4e dimanche de Carême, année B

Auteur: Cochinaux Philippe
Temps liturgique: Temps du Carême
Année liturgique : B
Année: 1999-2000

Jn 3, 14-21

Le frère Vincent est un frère dominicain du couvent d'Oxford en Angleterre. Sa particularité est qu'il est aveugle et son occupation principale, aussi étonnant que cela puisse paraître, est l'épluchage des légumes. Et comme il a beaucoup d'humour, il nous dit qu'il laisse toujours les yeux dans les pommes de terre. Si je vous parle de ce frère c'est parce qu'il lui est arrivé l'histoire suivante : un jour il a été invité à assister à une conférence dans le nord de l'Angleterre. Etant très indépendant et comme à son habitude, il s'était fait montré le chemin la veille. Le matin, le voilà, attendant de passer à un passage pour piétons. Une personne lui demande s'il compte aller à la conférence et s'il peut l'accompagner. Vincent était très heureux de cette attention. Il nous dit avoir eu très peur en traversant la chaussée. Il entendait les voitures qui freinaient et klaxonnaient et se demandait ce que faisait l'autre. Arrivé de l'autre côté de la route, il lui fait remarquer que la traversée lui a semblé très dangereuse et qu'il était étonné que l'autre soit un si mauvais guide. Mais c'est vous qui me guidiez, répondit ce dernier. Les deux étaient aveugles. L'histoire est amusante et elle m'est revenue à la mémoire en méditant l'évangile de ce jour.

Nos deux aveugles anglais ont un point commun avec l'évangile de ce jour. Ils ont tous trois fait confiance. Et sans mauvais jeu de mot, je dirais même, ils avaient une confiance aveugle en l'autre qu'il soit partenaire dans la cécité ou Jésus Christ. Cette confiance est étonnante et tellement difficile à vivre encore peut-être plus aujourd'hui. Notre société est devenue à ce point compétitive que nous nous laissons déborder par elle. Elle ira jusqu'à envenimer les relations humaines puisque quelque part l'autre devient une menace dont je dois me méfier. Dans combien d'auditoires ne prête-t-on pas ses notes de cours de peur que l'autre réussisse et prenne notre place. Dans combien de lieux de travail, ne faisons-nous pas pleinement confiance à celles et ceux qui nous entourent car nous craignons leur trahison au moment où une meilleure opportunité de travail s'offre aux deux ? La confiance, fondement de toute relation humaine n'est plus élevée au rang de vertu. Elle est aujourd'hui souvent entendue comme naïveté voire même signe de bêtise : « si tu fais confiance, tu te feras manger par l'autre ». L'autre devient de la sorte celui dont il faut se méfier par excellence. Triste monde.
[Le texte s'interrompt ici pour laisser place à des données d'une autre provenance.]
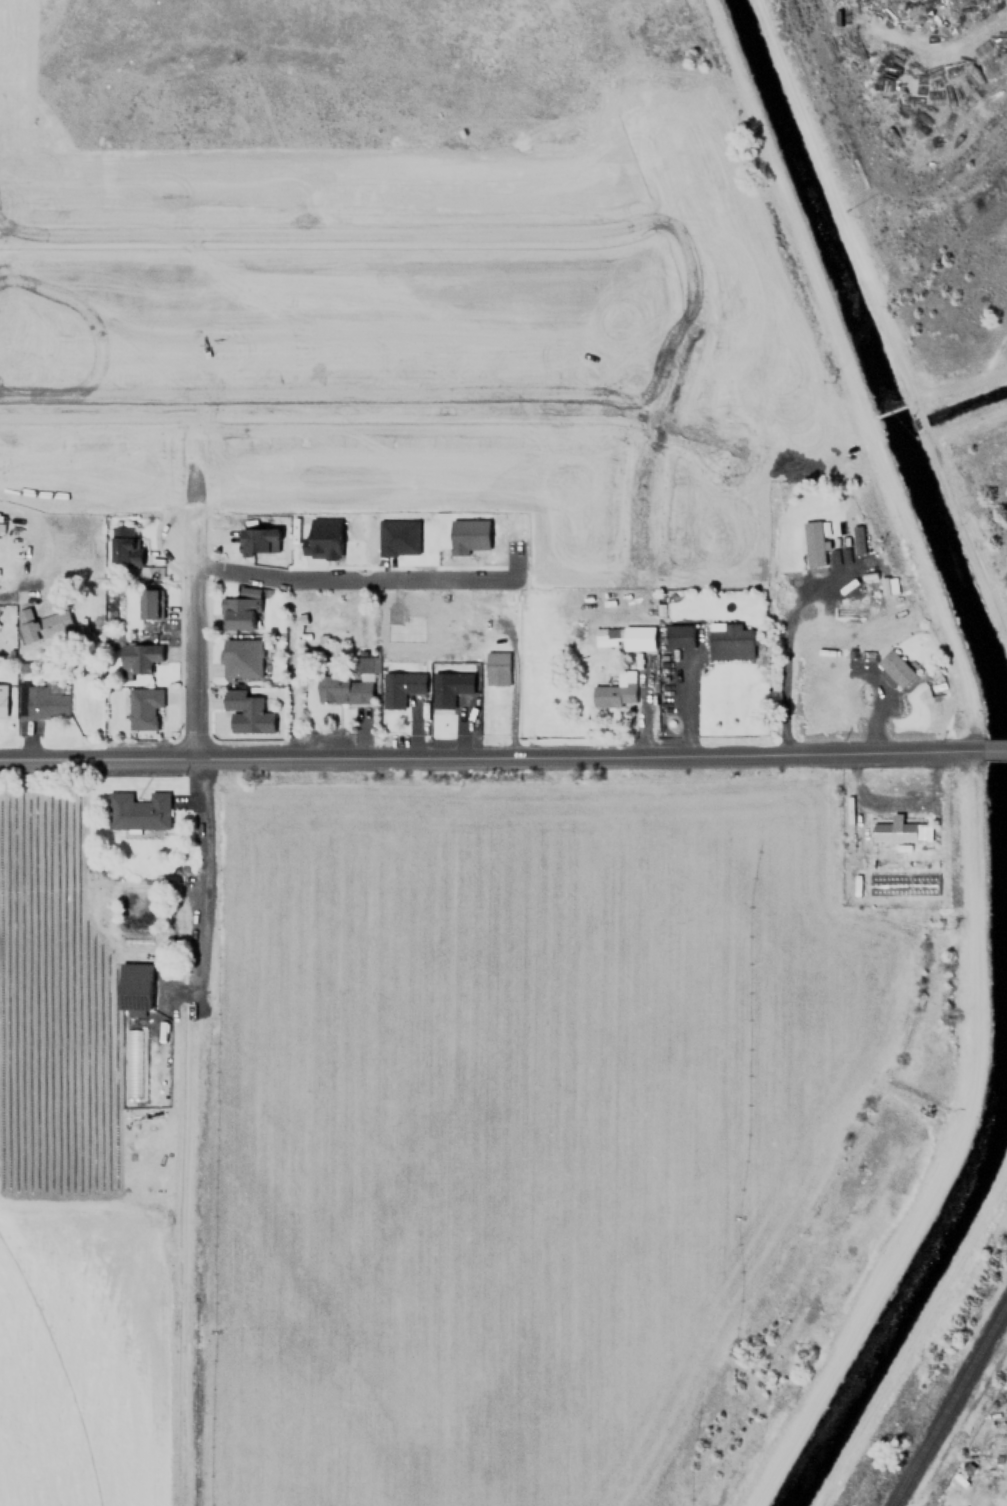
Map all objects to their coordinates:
building: (22, 114)
building: (260, 534)
building: (470, 535)
building: (322, 537)
building: (399, 537)
building: (858, 539)
building: (812, 543)
building: (124, 546)
road: (366, 578)
building: (890, 586)
building: (147, 611)
building: (234, 615)
building: (44, 625)
building: (629, 636)
building: (679, 636)
building: (732, 641)
road: (193, 643)
building: (139, 657)
building: (241, 658)
building: (367, 664)
building: (892, 665)
building: (496, 668)
building: (399, 687)
building: (448, 688)
building: (343, 689)
building: (615, 691)
building: (2, 698)
building: (41, 700)
building: (144, 708)
building: (245, 713)
road: (503, 754)
building: (137, 811)
building: (898, 830)
building: (133, 997)
building: (129, 1063)
crop: (48, 1392)
railway: (948, 1404)
building: (965, 1470)

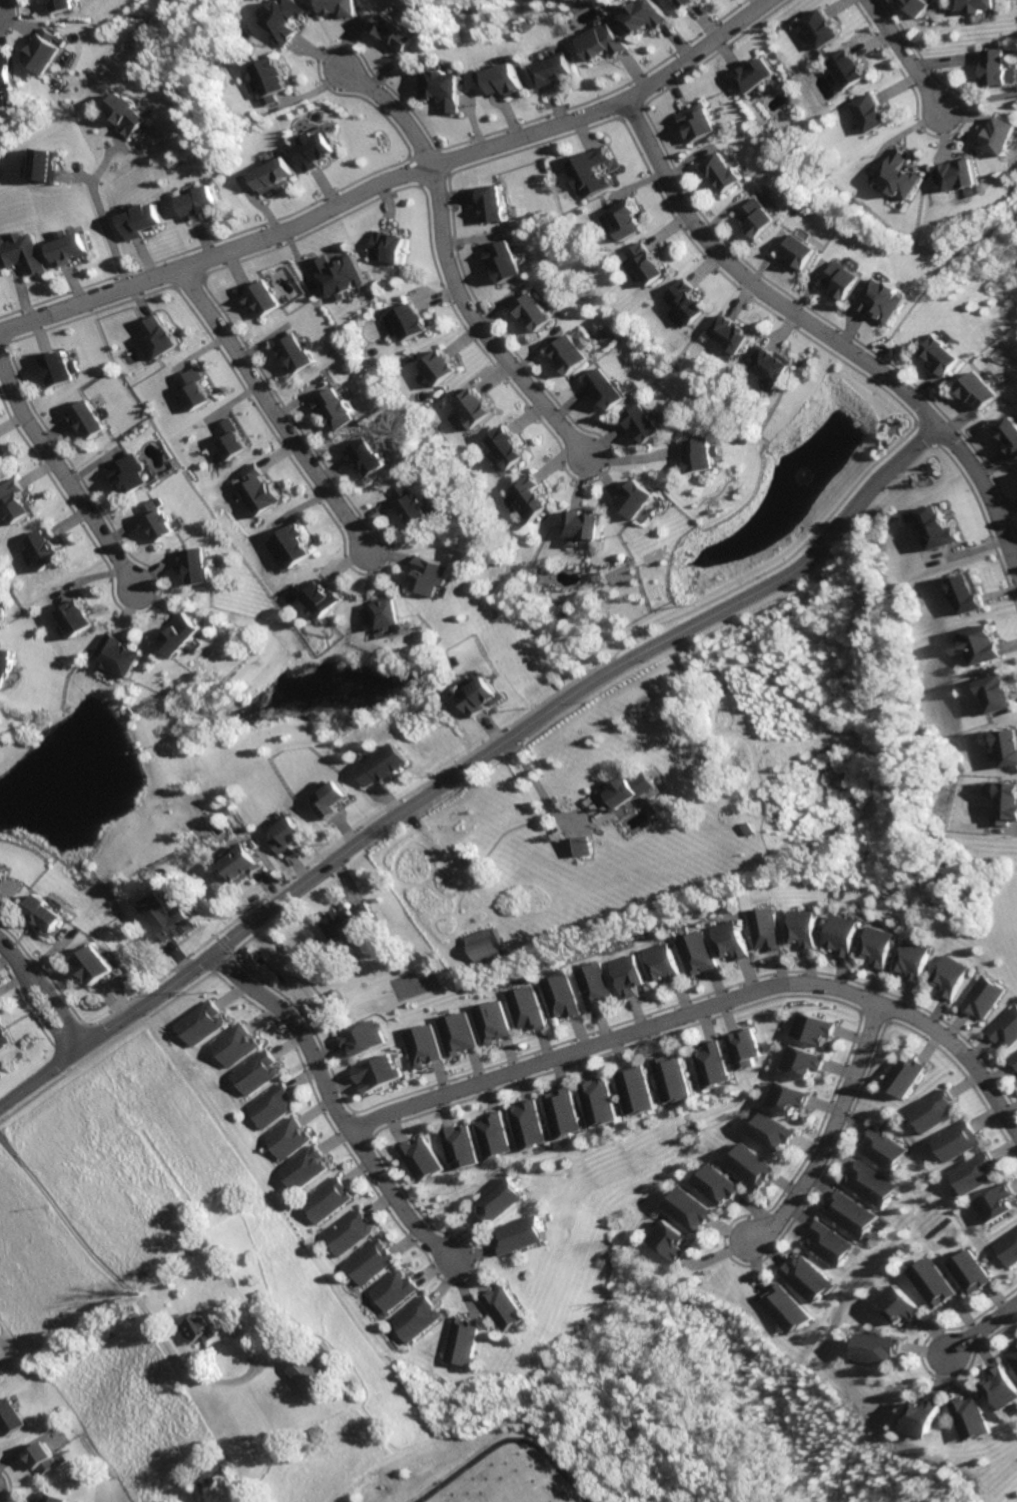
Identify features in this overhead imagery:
building: (688, 3)
building: (71, 5)
building: (915, 5)
building: (973, 5)
building: (346, 7)
road: (1, 13)
building: (646, 15)
building: (290, 20)
building: (819, 28)
building: (398, 31)
building: (603, 42)
building: (50, 51)
road: (901, 57)
building: (995, 67)
building: (845, 68)
building: (553, 71)
building: (9, 73)
building: (752, 73)
building: (272, 79)
building: (505, 79)
building: (0, 86)
building: (443, 87)
road: (975, 99)
road: (629, 110)
building: (867, 112)
building: (129, 113)
building: (695, 120)
building: (999, 136)
building: (318, 149)
road: (106, 157)
building: (47, 165)
building: (722, 171)
building: (587, 172)
building: (275, 174)
building: (897, 174)
building: (958, 174)
road: (77, 177)
road: (389, 179)
building: (203, 202)
building: (488, 202)
building: (758, 217)
building: (621, 219)
building: (143, 220)
road: (110, 237)
building: (386, 246)
building: (71, 248)
building: (27, 253)
building: (801, 253)
building: (502, 261)
building: (644, 262)
road: (445, 267)
road: (940, 273)
building: (337, 274)
building: (845, 279)
road: (744, 295)
building: (261, 298)
building: (886, 299)
building: (685, 301)
building: (532, 312)
road: (831, 321)
building: (404, 322)
road: (826, 332)
building: (729, 333)
building: (158, 338)
building: (294, 353)
building: (571, 354)
building: (953, 355)
building: (771, 365)
building: (438, 366)
building: (58, 367)
building: (190, 387)
building: (987, 389)
building: (605, 390)
building: (472, 407)
building: (334, 408)
road: (270, 409)
building: (84, 418)
building: (641, 422)
road: (933, 433)
road: (904, 434)
building: (1012, 435)
building: (228, 439)
building: (505, 447)
building: (701, 454)
building: (367, 457)
road: (636, 458)
building: (0, 465)
building: (0, 466)
building: (127, 473)
fountain: (801, 475)
road: (61, 479)
road: (874, 491)
building: (258, 492)
building: (529, 498)
building: (638, 498)
building: (14, 501)
building: (411, 505)
building: (161, 520)
building: (582, 524)
road: (986, 527)
building: (940, 529)
building: (289, 546)
building: (46, 549)
building: (198, 564)
building: (431, 574)
building: (967, 593)
building: (321, 597)
building: (384, 613)
building: (77, 617)
building: (184, 635)
building: (976, 645)
building: (118, 655)
building: (8, 665)
building: (995, 691)
building: (484, 696)
road: (511, 726)
road: (492, 728)
building: (1008, 744)
building: (389, 764)
building: (630, 790)
road: (390, 797)
building: (337, 799)
road: (551, 800)
building: (1007, 804)
road: (392, 819)
road: (350, 829)
road: (569, 830)
building: (293, 834)
building: (577, 846)
building: (245, 863)
road: (298, 864)
building: (3, 876)
road: (273, 883)
road: (349, 883)
building: (51, 914)
building: (169, 916)
building: (349, 921)
building: (803, 928)
building: (764, 929)
building: (844, 934)
road: (218, 937)
building: (727, 939)
road: (243, 944)
building: (879, 945)
road: (225, 946)
building: (484, 948)
building: (692, 952)
road: (233, 954)
road: (15, 955)
road: (179, 956)
building: (914, 959)
road: (222, 961)
building: (659, 963)
building: (98, 967)
road: (212, 971)
building: (623, 975)
building: (950, 975)
park: (414, 983)
building: (589, 985)
road: (706, 991)
building: (555, 995)
building: (981, 997)
road: (57, 998)
road: (705, 1005)
building: (521, 1007)
road: (43, 1009)
road: (869, 1015)
building: (486, 1021)
building: (200, 1022)
road: (304, 1024)
building: (809, 1027)
building: (1005, 1027)
building: (453, 1033)
road: (71, 1034)
building: (4, 1036)
building: (359, 1037)
road: (76, 1041)
building: (233, 1044)
road: (104, 1045)
building: (419, 1045)
road: (613, 1048)
building: (737, 1048)
road: (61, 1055)
building: (798, 1060)
building: (1012, 1061)
building: (706, 1064)
road: (68, 1068)
building: (253, 1071)
building: (375, 1072)
building: (902, 1074)
road: (963, 1076)
building: (668, 1077)
building: (634, 1089)
building: (785, 1096)
building: (598, 1100)
building: (270, 1105)
road: (335, 1105)
building: (933, 1110)
building: (564, 1112)
road: (353, 1113)
building: (530, 1124)
road: (361, 1126)
building: (770, 1131)
road: (829, 1131)
building: (496, 1135)
road: (372, 1136)
building: (289, 1137)
building: (956, 1141)
building: (463, 1145)
building: (882, 1147)
building: (424, 1159)
building: (747, 1164)
building: (305, 1166)
building: (972, 1172)
building: (871, 1182)
building: (711, 1183)
building: (329, 1200)
building: (504, 1200)
building: (992, 1202)
building: (682, 1208)
building: (851, 1213)
road: (398, 1218)
building: (351, 1231)
building: (527, 1234)
building: (664, 1239)
building: (829, 1243)
building: (1007, 1247)
road: (731, 1259)
building: (374, 1261)
building: (967, 1272)
building: (806, 1277)
building: (930, 1282)
building: (398, 1289)
road: (127, 1293)
building: (897, 1304)
building: (512, 1308)
building: (786, 1308)
building: (421, 1319)
building: (197, 1328)
road: (979, 1329)
building: (467, 1341)
building: (875, 1347)
building: (1013, 1354)
road: (919, 1360)
building: (317, 1368)
building: (999, 1387)
building: (8, 1417)
building: (919, 1417)
building: (967, 1417)
road: (505, 1441)
building: (43, 1459)
building: (211, 1473)
building: (52, 1498)
road: (1016, 1501)

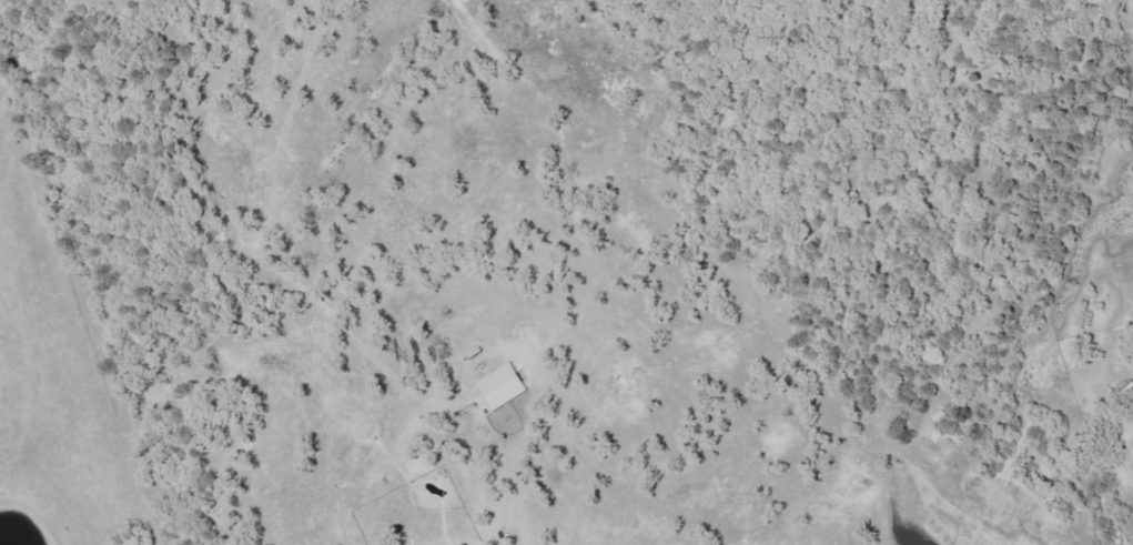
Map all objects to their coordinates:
building: (505, 386)
building: (468, 544)

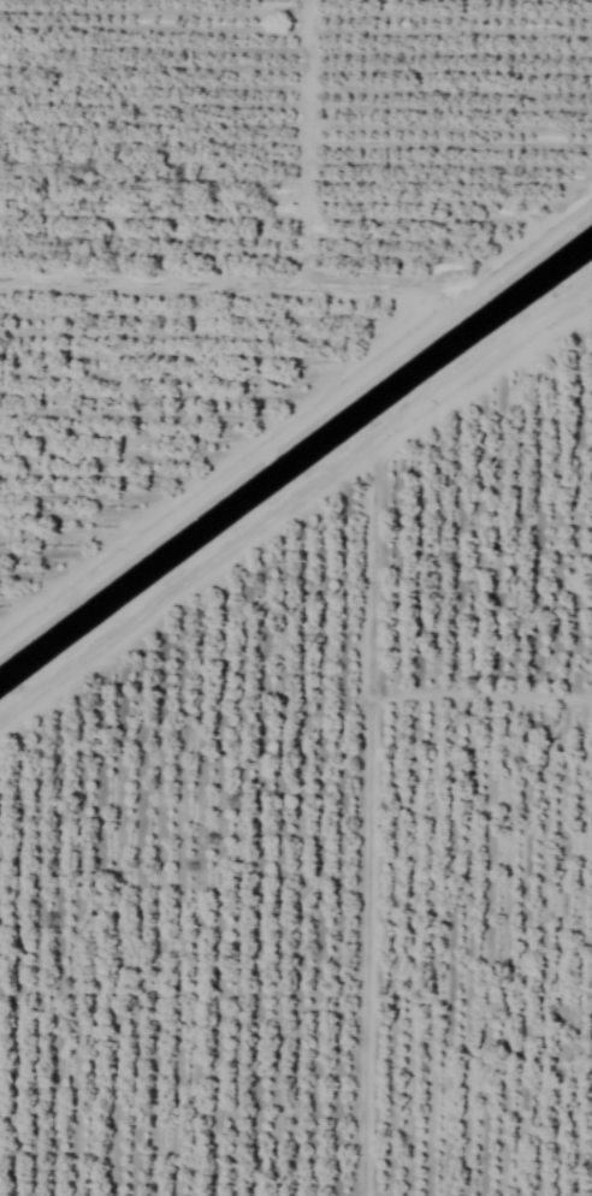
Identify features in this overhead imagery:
road: (287, 277)
road: (289, 500)
crop: (296, 598)

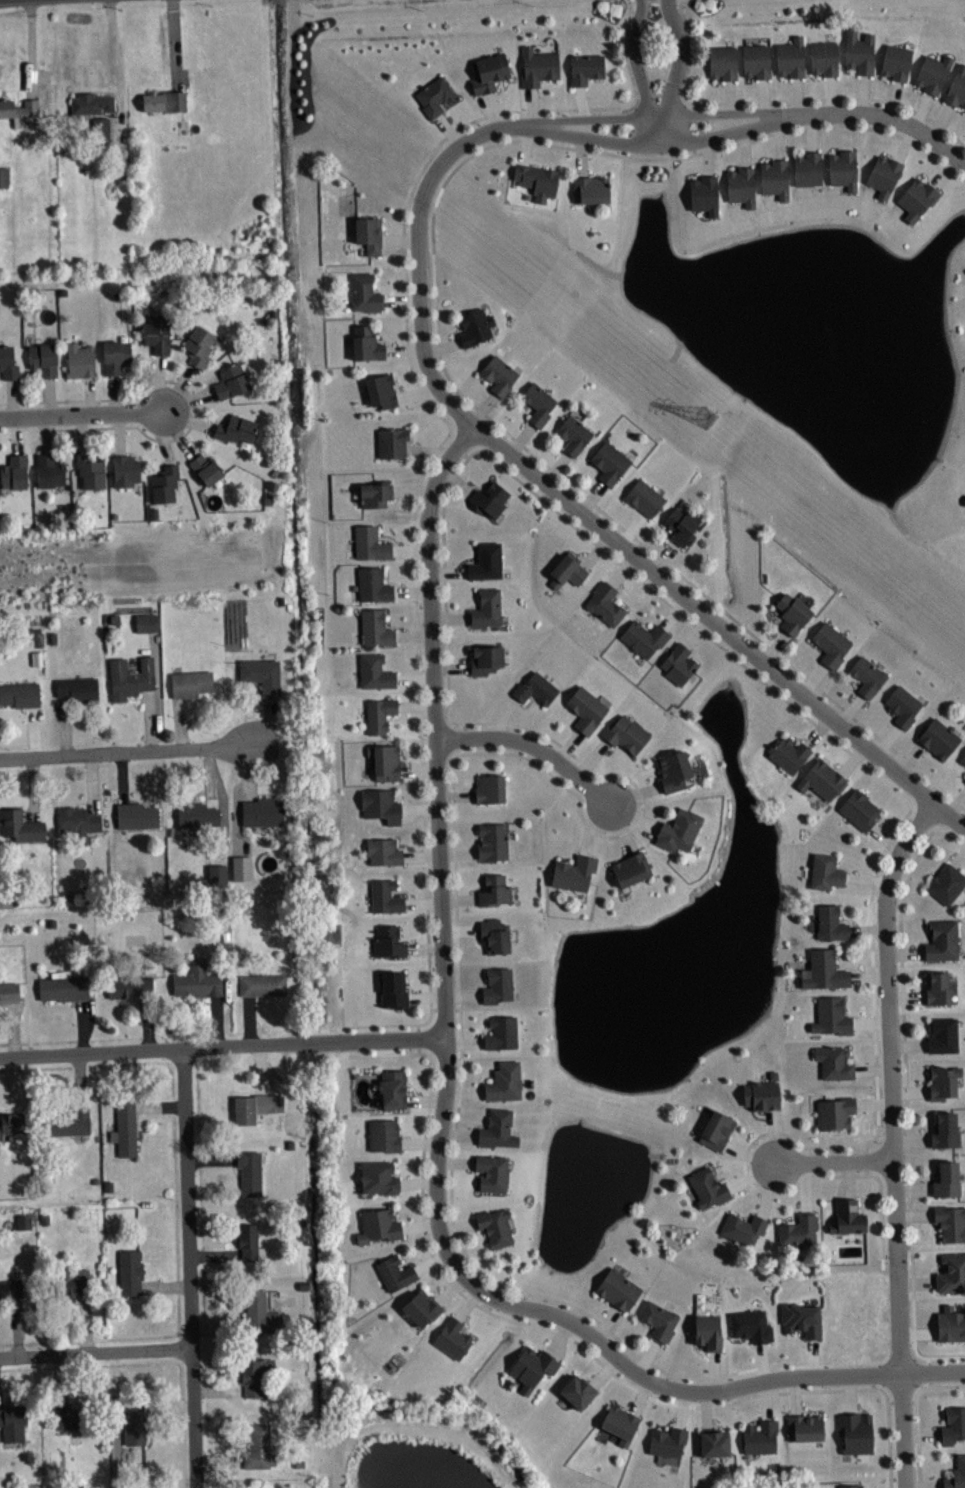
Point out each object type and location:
road: (633, 0)
road: (655, 0)
road: (683, 17)
road: (173, 45)
road: (30, 49)
building: (858, 51)
building: (790, 57)
building: (823, 57)
building: (756, 60)
building: (721, 61)
building: (895, 61)
building: (538, 66)
building: (585, 67)
road: (116, 68)
road: (676, 71)
building: (488, 72)
building: (932, 72)
road: (639, 73)
road: (685, 78)
building: (956, 87)
building: (435, 96)
road: (838, 96)
building: (164, 100)
building: (90, 102)
building: (18, 111)
road: (727, 114)
road: (893, 118)
road: (592, 119)
road: (699, 126)
building: (99, 131)
road: (734, 131)
road: (598, 138)
road: (694, 151)
road: (625, 155)
building: (807, 168)
building: (842, 169)
building: (883, 174)
building: (774, 177)
building: (537, 180)
building: (5, 181)
building: (740, 185)
building: (591, 188)
building: (703, 194)
building: (916, 198)
building: (369, 233)
road: (419, 249)
building: (365, 293)
building: (475, 326)
building: (157, 333)
building: (366, 344)
building: (199, 345)
building: (116, 355)
building: (43, 358)
building: (80, 360)
building: (8, 362)
building: (498, 374)
building: (232, 380)
building: (381, 390)
building: (538, 402)
road: (194, 408)
road: (85, 416)
power tower: (707, 422)
building: (237, 429)
building: (573, 434)
building: (392, 442)
road: (431, 457)
building: (609, 461)
building: (206, 468)
building: (49, 470)
building: (125, 470)
building: (15, 471)
building: (91, 471)
building: (165, 483)
building: (375, 493)
building: (644, 496)
building: (489, 499)
building: (964, 501)
building: (681, 525)
building: (370, 543)
building: (486, 561)
building: (567, 570)
road: (690, 583)
building: (374, 584)
building: (605, 603)
building: (486, 608)
building: (792, 612)
road: (446, 616)
building: (146, 622)
road: (722, 627)
building: (375, 628)
building: (644, 637)
building: (830, 643)
building: (485, 659)
building: (679, 663)
building: (375, 671)
building: (262, 673)
building: (867, 676)
building: (130, 677)
building: (191, 682)
building: (535, 688)
building: (78, 689)
building: (20, 694)
building: (902, 705)
building: (586, 709)
building: (379, 713)
road: (436, 726)
building: (625, 734)
building: (938, 738)
road: (531, 748)
road: (127, 749)
building: (788, 754)
building: (963, 758)
building: (385, 760)
building: (964, 763)
building: (673, 770)
building: (822, 778)
building: (489, 788)
building: (381, 805)
building: (859, 808)
building: (263, 811)
building: (197, 814)
building: (137, 815)
building: (79, 822)
building: (21, 825)
building: (679, 830)
building: (493, 841)
building: (384, 850)
building: (631, 868)
building: (825, 871)
building: (573, 872)
building: (946, 883)
building: (494, 890)
building: (385, 897)
building: (830, 922)
building: (494, 935)
building: (942, 939)
building: (388, 941)
building: (824, 970)
building: (197, 982)
building: (263, 984)
building: (127, 985)
building: (497, 985)
building: (63, 986)
building: (937, 987)
building: (394, 990)
building: (9, 992)
building: (831, 1016)
building: (942, 1034)
building: (505, 1038)
road: (222, 1045)
building: (835, 1062)
building: (943, 1081)
building: (508, 1086)
building: (392, 1088)
road: (906, 1092)
building: (761, 1094)
building: (255, 1106)
building: (835, 1112)
building: (67, 1121)
building: (12, 1123)
building: (125, 1128)
building: (716, 1129)
building: (945, 1130)
building: (501, 1134)
building: (384, 1135)
road: (896, 1139)
road: (837, 1164)
building: (250, 1172)
building: (379, 1177)
building: (495, 1177)
building: (946, 1179)
building: (707, 1187)
building: (847, 1216)
building: (950, 1222)
building: (378, 1225)
building: (27, 1226)
building: (743, 1228)
building: (798, 1230)
building: (499, 1231)
building: (249, 1242)
road: (189, 1268)
building: (131, 1270)
building: (395, 1272)
building: (951, 1273)
building: (70, 1281)
building: (10, 1288)
building: (618, 1289)
building: (421, 1307)
building: (258, 1315)
building: (801, 1318)
building: (658, 1320)
building: (950, 1323)
building: (750, 1325)
building: (707, 1332)
road: (563, 1333)
building: (452, 1337)
road: (593, 1337)
road: (96, 1351)
building: (531, 1366)
building: (256, 1374)
building: (577, 1390)
road: (917, 1415)
building: (74, 1416)
building: (13, 1422)
building: (135, 1422)
building: (620, 1423)
building: (953, 1424)
building: (805, 1426)
building: (855, 1432)
building: (760, 1436)
building: (667, 1441)
building: (713, 1441)
building: (259, 1448)
building: (956, 1474)
building: (850, 1486)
Triste vie.

Le meilleur moyen de se protéger est de se mettre dans la peau de l'observateur, celui qui vit un peu en retrait de lui-même, qui ne se laisse pas trop vite influencer et qui garde ses distances. Hélas, trois fois hélas, l'observateur fonde ses jugements sur les apparences. Il utilise tous les sens qui lui sont disponibles pour se positionner. L'habillement, le langage du corps, les gestes, la voix deviennent des pièces d'un puzzle qui nous permet de nous situer, parfois de rencontrer, souvent de condamner. Un peu comme si l'être humain pouvaient se réduire non pas à ce qu'il est mais à ce qu'il montre de lui. La vie est de la sorte vécue comme une grande pièce de théâtre où chacune et chacun nous avons un rôle à jouer pour nous situer, pour nous protéger. Les apparences, celles de l'autre et les nôtres nous aveuglent et nous enferment dans la spirale de la peur. Comme si ces fameuses apparences décrivaient l'être de l'autre, son essence. Ne nous enfermons pas dans nos apparences respectives, elles ne sont que le manteau de nos personnalités. Ce que nous sommes est en-dessous lorsque nous nous laissons être à nous-mêmes, c'est-à-dire lorsque la confiance est là et que la rencontre devient lieu où deux histoires se racontent en tendresse et se reconnaissent profondément fragile. Alors prennent sens les mots du prophète Samuel : « Dieu ne regarde pas comme les hommes, car les hommes regardent l'apparence, mais le Seigneur regarde le coeur ». L'être de l'homme réside en son coeur, c'est là et là seulement qu'il est pleinement lui-même, elle-même.

Puissions-nous en ce temps de carême nous désaveuglés de nos peurs et de nos jugements de condamnation pour entrer dans la vraie lumière, celle qui trouve sa source dans nos coeurs, lieu où Dieu réside en chacune et chacun d'entre nous. Amen.